Search the entries below for "development" and copy each matching line.

Records from a dataset:
= Beginning of Section =
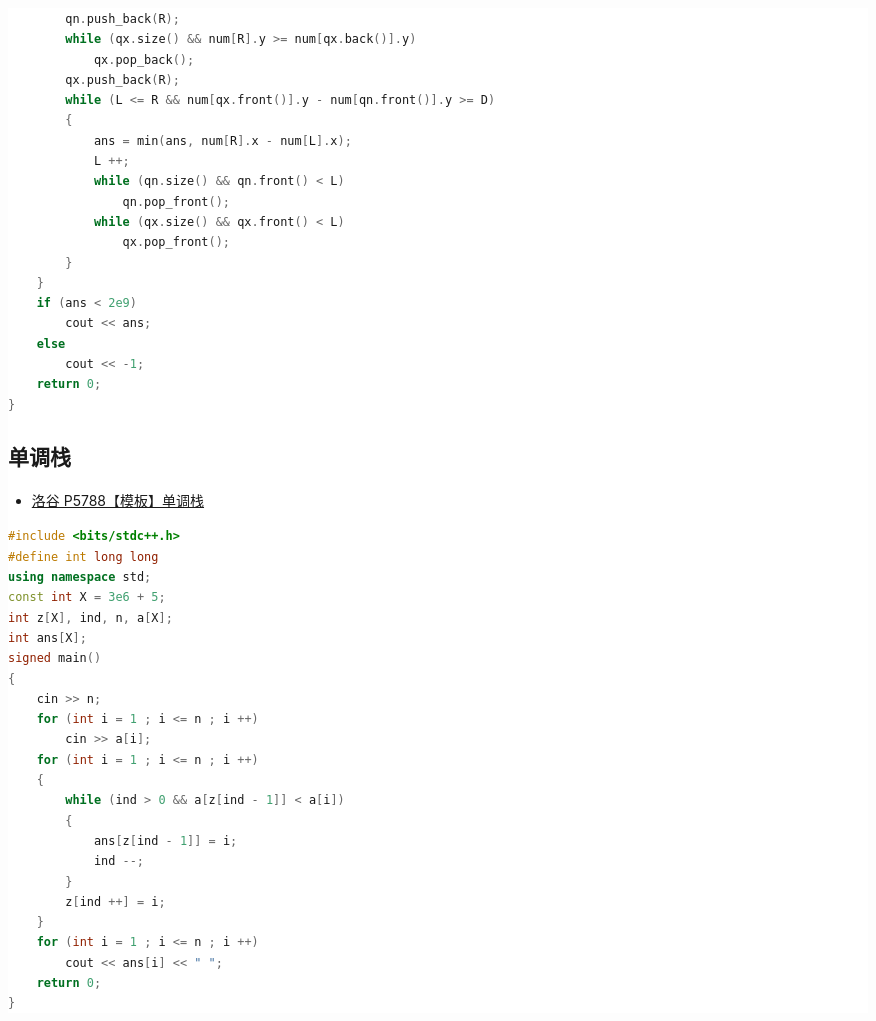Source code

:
   ```c++
           qn.push_back(R);
           while (qx.size() && num[R].y >= num[qx.back()].y)
               qx.pop_back();
           qx.push_back(R);
           while (L <= R && num[qx.front()].y - num[qn.front()].y >= D)
           {
               ans = min(ans, num[R].x - num[L].x);
               L ++;
               while (qn.size() && qn.front() < L)
                   qn.pop_front();
               while (qx.size() && qx.front() < L)
                   qx.pop_front();
           }
       }
       if (ans < 2e9)
           cout << ans;
       else
           cout << -1;
       return 0;
   }
   ```

## 单调栈

- [洛谷 P5788【模板】单调栈](https://www.luogu.com.cn/problem/P5788)

```c++
#include <bits/stdc++.h>
#define int long long
using namespace std;
const int X = 3e6 + 5;
int z[X], ind, n, a[X];
int ans[X];
signed main()
{
    cin >> n;
    for (int i = 1 ; i <= n ; i ++)
        cin >> a[i];
    for (int i = 1 ; i <= n ; i ++)
    {
        while (ind > 0 && a[z[ind - 1]] < a[i])
        {
            ans[z[ind - 1]] = i;
            ind --;
        }
        z[ind ++] = i;
    }
    for (int i = 1 ; i <= n ; i ++)
        cout << ans[i] << " ";
    return 0;
}

```

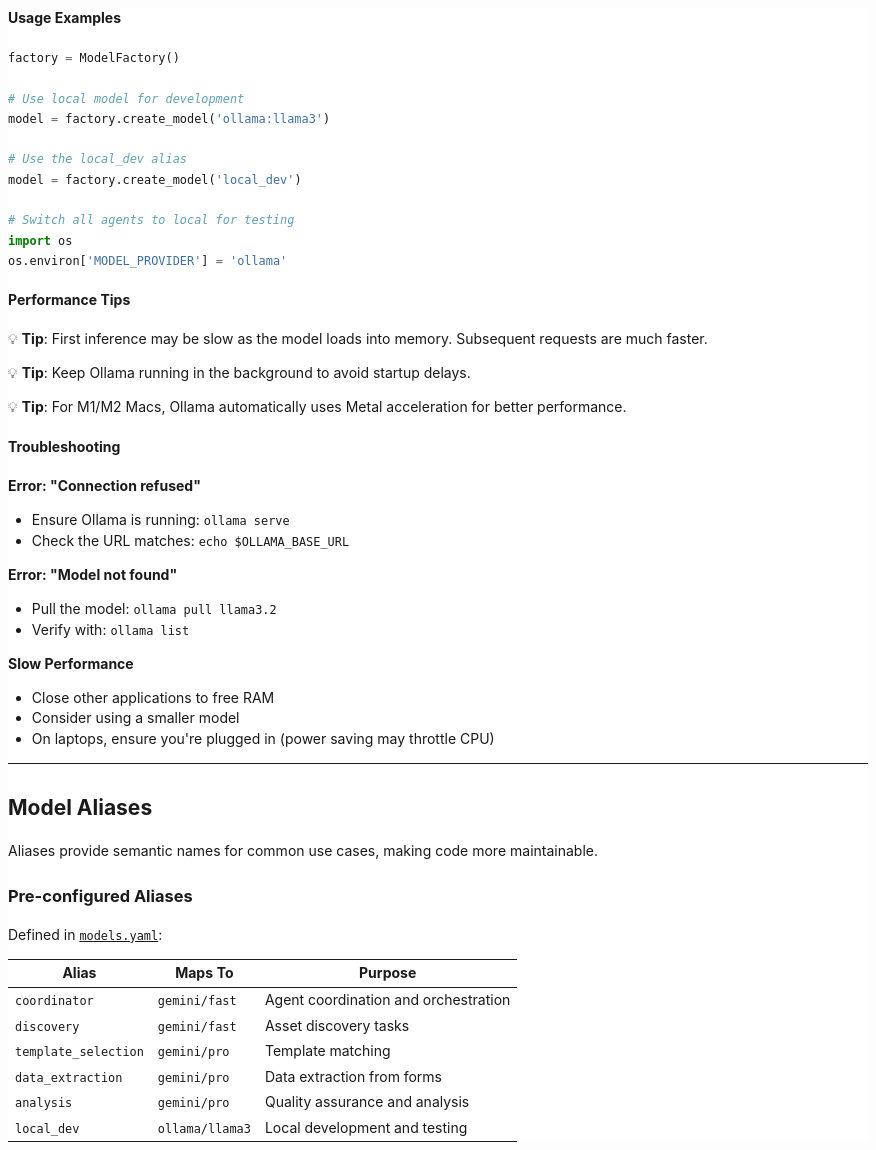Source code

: #### Usage Examples

```python
factory = ModelFactory()

# Use local model for development
model = factory.create_model('ollama:llama3')

# Use the local_dev alias
model = factory.create_model('local_dev')

# Switch all agents to local for testing
import os
os.environ['MODEL_PROVIDER'] = 'ollama'
```

#### Performance Tips

💡 **Tip**: First inference may be slow as the model loads into memory. Subsequent requests are much faster.

💡 **Tip**: Keep Ollama running in the background to avoid startup delays.

💡 **Tip**: For M1/M2 Macs, Ollama automatically uses Metal acceleration for better performance.

#### Troubleshooting

**Error: "Connection refused"**
- Ensure Ollama is running: `ollama serve`
- Check the URL matches: `echo $OLLAMA_BASE_URL`

**Error: "Model not found"**
- Pull the model: `ollama pull llama3.2`
- Verify with: `ollama list`

**Slow Performance**
- Close other applications to free RAM
- Consider using a smaller model
- On laptops, ensure you're plugged in (power saving may throttle CPU)

---

## Model Aliases

Aliases provide semantic names for common use cases, making code more maintainable.

### Pre-configured Aliases

Defined in [`models.yaml`](safetyculture_agent/config/models.yaml:11):

| Alias | Maps To | Purpose |
|-------|---------|---------|
| `coordinator` | `gemini/fast` | Agent coordination and orchestration |
| `discovery` | `gemini/fast` | Asset discovery tasks |
| `template_selection` | `gemini/pro` | Template matching |
| `data_extraction` | `gemini/pro` | Data extraction from forms |
| `analysis` | `gemini/pro` | Quality assurance and analysis |
| `local_dev` | `ollama/llama3` | Local development and testing |
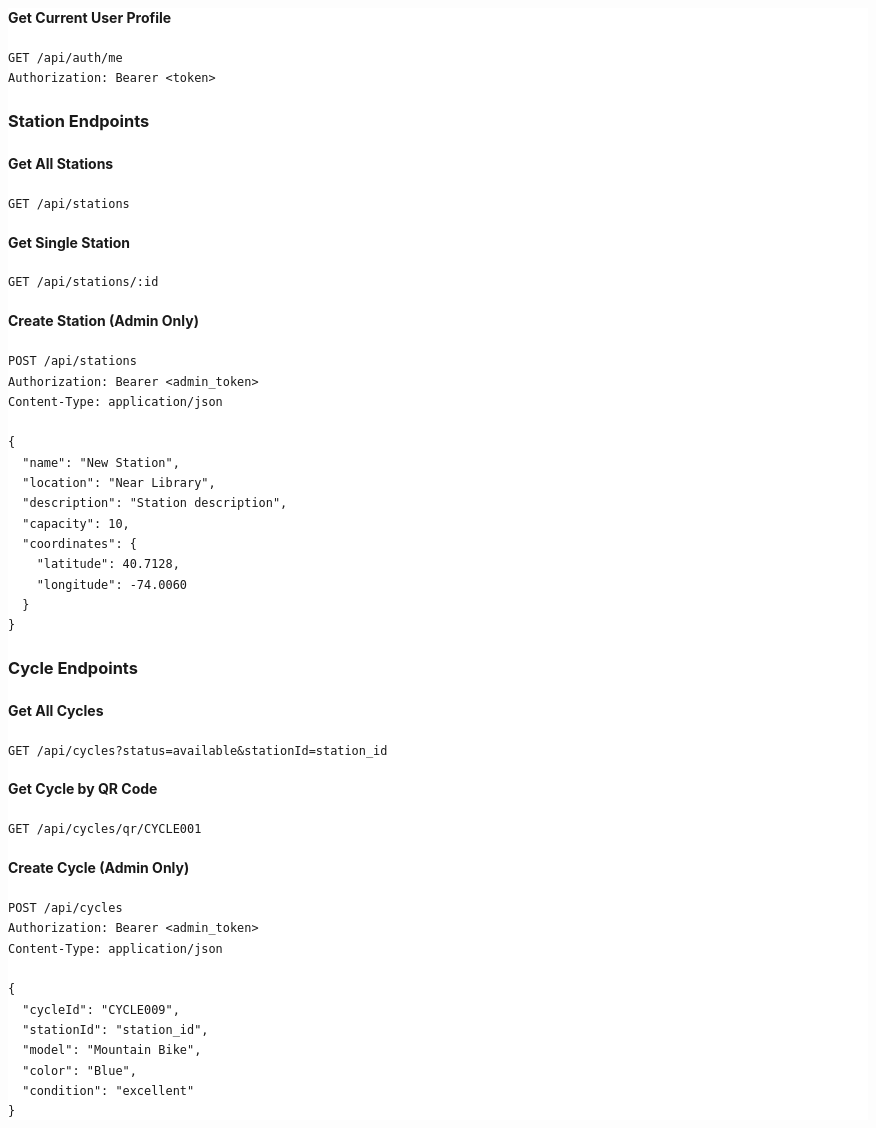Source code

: #### Get Current User Profile
```
GET /api/auth/me
Authorization: Bearer <token>
```

### Station Endpoints

#### Get All Stations
```
GET /api/stations
```

#### Get Single Station
```
GET /api/stations/:id
```

#### Create Station (Admin Only)
```
POST /api/stations
Authorization: Bearer <admin_token>
Content-Type: application/json

{
  "name": "New Station",
  "location": "Near Library",
  "description": "Station description",
  "capacity": 10,
  "coordinates": {
    "latitude": 40.7128,
    "longitude": -74.0060
  }
}
```

### Cycle Endpoints

#### Get All Cycles
```
GET /api/cycles?status=available&stationId=station_id
```

#### Get Cycle by QR Code
```
GET /api/cycles/qr/CYCLE001
```

#### Create Cycle (Admin Only)
```
POST /api/cycles
Authorization: Bearer <admin_token>
Content-Type: application/json

{
  "cycleId": "CYCLE009",
  "stationId": "station_id",
  "model": "Mountain Bike",
  "color": "Blue",
  "condition": "excellent"
}
```
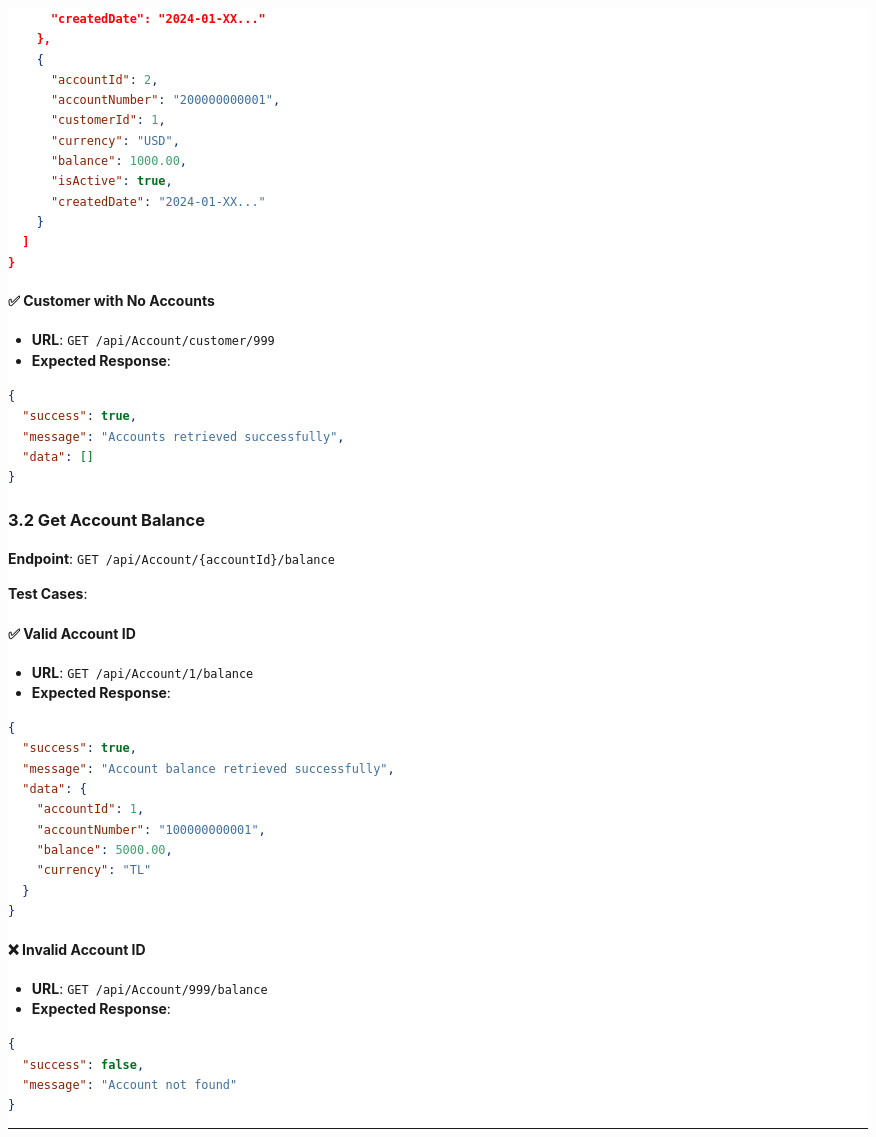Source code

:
 ```json
      "createdDate": "2024-01-XX..."
    },
    {
      "accountId": 2,
      "accountNumber": "200000000001",
      "customerId": 1,
      "currency": "USD",
      "balance": 1000.00,
      "isActive": true,
      "createdDate": "2024-01-XX..."
    }
  ]
}
```

#### ✅ **Customer with No Accounts**
- **URL**: `GET /api/Account/customer/999`
- **Expected Response**:
```json
{
  "success": true,
  "message": "Accounts retrieved successfully",
  "data": []
}
```

### 3.2 Get Account Balance
**Endpoint**: `GET /api/Account/{accountId}/balance`

**Test Cases**:

#### ✅ **Valid Account ID**
- **URL**: `GET /api/Account/1/balance`
- **Expected Response**:
```json
{
  "success": true,
  "message": "Account balance retrieved successfully",
  "data": {
    "accountId": 1,
    "accountNumber": "100000000001",
    "balance": 5000.00,
    "currency": "TL"
  }
}
```

#### ❌ **Invalid Account ID**
- **URL**: `GET /api/Account/999/balance`
- **Expected Response**:
```json
{
  "success": false,
  "message": "Account not found"
}
```

---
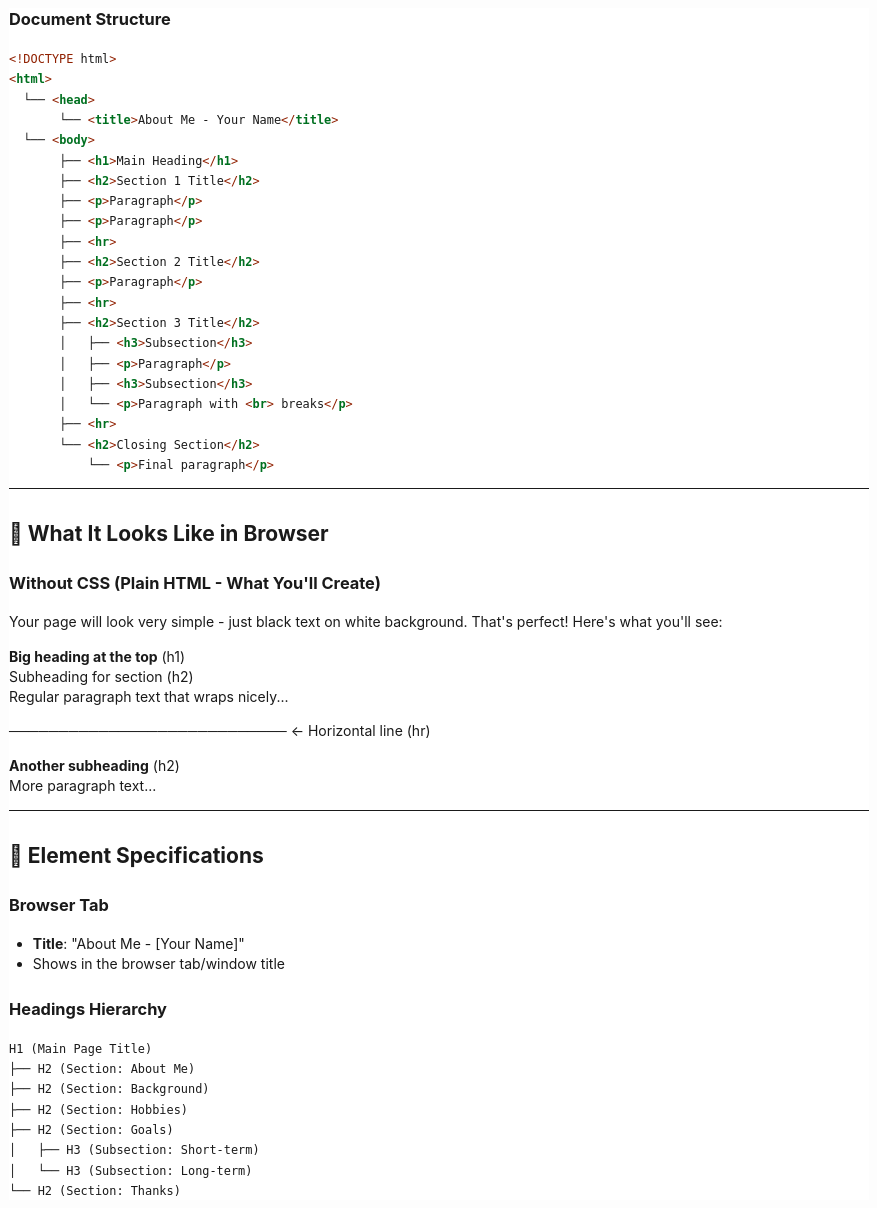 ### Document Structure
```html
<!DOCTYPE html>
<html>
  └── <head>
       └── <title>About Me - Your Name</title>
  └── <body>
       ├── <h1>Main Heading</h1>
       ├── <h2>Section 1 Title</h2>
       ├── <p>Paragraph</p>
       ├── <p>Paragraph</p>
       ├── <hr>
       ├── <h2>Section 2 Title</h2>
       ├── <p>Paragraph</p>
       ├── <hr>
       ├── <h2>Section 3 Title</h2>
       │   ├── <h3>Subsection</h3>
       │   ├── <p>Paragraph</p>
       │   ├── <h3>Subsection</h3>
       │   └── <p>Paragraph with <br> breaks</p>
       ├── <hr>
       └── <h2>Closing Section</h2>
           └── <p>Final paragraph</p>
```

---

## 📱 What It Looks Like in Browser

### Without CSS (Plain HTML - What You'll Create)

Your page will look very simple - just black text on white background. That's perfect! Here's what you'll see:

**Big heading at the top** (h1)  
Subheading for section (h2)  
Regular paragraph text that wraps nicely...

────────────────────────────  ← Horizontal line (hr)

**Another subheading** (h2)  
More paragraph text...

---

## 🎨 Element Specifications

### Browser Tab
- **Title**: "About Me - [Your Name]"
- Shows in the browser tab/window title

### Headings Hierarchy
```
H1 (Main Page Title)
├── H2 (Section: About Me)
├── H2 (Section: Background)
├── H2 (Section: Hobbies)
├── H2 (Section: Goals)
│   ├── H3 (Subsection: Short-term)
│   └── H3 (Subsection: Long-term)
└── H2 (Section: Thanks)
```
= End of Section =
### Solution to this problem
# Use local model for development
| `local_dev` | `ollama/llama3` | Local development and testing |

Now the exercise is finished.